Imperialism is becoming increasingly worried about the war in Somalia, and in particular the successes of the resistance led by al-Shabaab (‘The Youth’), which now controls the south and central areas of Somalia and most of the capital, Mogadishu.
The completely ineffective ‘Transitional Government’ (TG), headed by Sheik Sharif Sheik Ahmed is holed up in a palace on a hill in the capital, while TG forces, equipped by imperialist funding, try, largely unsuccessfully, to create a few no-go areas for the resistance fighters.
Around 7,000 troops from Uganda and Burundi, under the flag of African Union so-called ‘peace-keeping forces’, have so far saved the TG from being overwhelmed by the resistance. They are there at the instigation of the US and are deployed to protect the TG hill top, as well as key areas like the airport and the port in Mogadishu, inflicting direct casualties on Somali civilians.
The forces backed by imperialism are losing badly, in spite of earlier bourgeois reports about how well they were doing in ‘freeing’, if you please, the Somali people from the rule of al-Shabaab. The successes of the latter, on the other hand, are due to the fact that it has the support of the people. By fighting against imperialist domination, al-Shabaab is representing, and making effective efforts to realise, the people’s aspirations for freedom and self-determination.

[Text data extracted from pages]
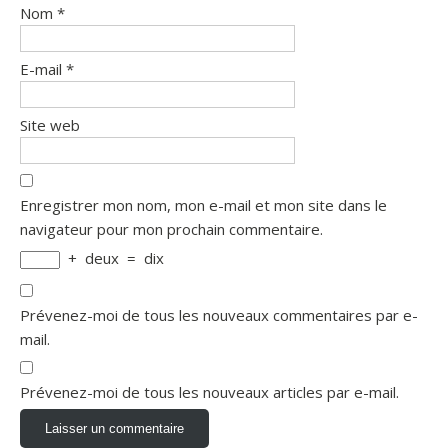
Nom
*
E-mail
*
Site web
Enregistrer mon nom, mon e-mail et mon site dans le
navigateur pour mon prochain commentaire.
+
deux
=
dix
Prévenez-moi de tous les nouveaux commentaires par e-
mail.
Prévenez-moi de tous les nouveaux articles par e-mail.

--

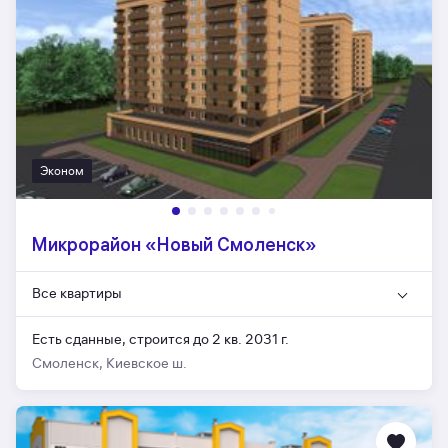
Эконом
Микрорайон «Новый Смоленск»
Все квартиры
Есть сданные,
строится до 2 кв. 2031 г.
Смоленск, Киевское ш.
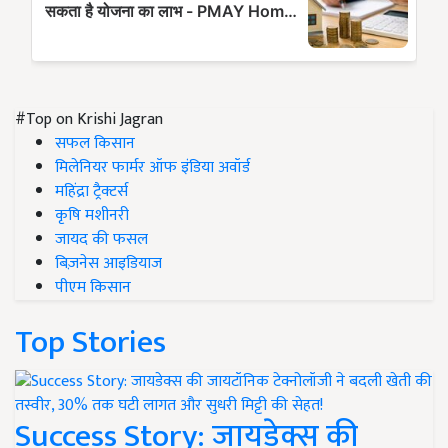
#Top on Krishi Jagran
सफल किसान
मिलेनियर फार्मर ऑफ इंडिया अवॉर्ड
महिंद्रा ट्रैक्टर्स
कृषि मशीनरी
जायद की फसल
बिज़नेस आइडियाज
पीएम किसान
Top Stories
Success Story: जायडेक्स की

What you are asked to do => Pick up the passage on the war in Somalia after its last sentence and carry it forward in the same style.

Task answer =>
Imperialist panic and desperate measures
The bourgeois media are now showing some panic on the part of imperialism, and arguing about different ways to proceed – the same arguments that always surface when failure threatens. Writing in the Financial Times, Justin Marozzi (a senior adviser at Albany Associates) said:
“The West is easily distracted. Just as the war in Iraq diverted attention from Afghanistan, allowing the Taliban to regroup and consolidate its hold over much of the country, so the war in Afghanistan has blinded policymakers to the growing crisis in Somalia. Islamist rebels who on Tuesday killed more than 30 people including MPs and officials in a raid on a hotel in Mogadishu are now exporting terrorism beyond its borders. Somalia poses a genuine danger to the Horn of Africa and the West.
“Last month’s twin bomb attacks in Uganda’s capital, Kampala, which killed 76 people, changed the rules of the game. They marked the first time that the al-Shabaab group, which controls much of southern Somalia and most of Mogadishu, had struck outside the country. At a stroke a hitherto local conflict within a marginal country … was internationalised.” (‘Neglect of Somalia will have a high price’, 25 August 2010)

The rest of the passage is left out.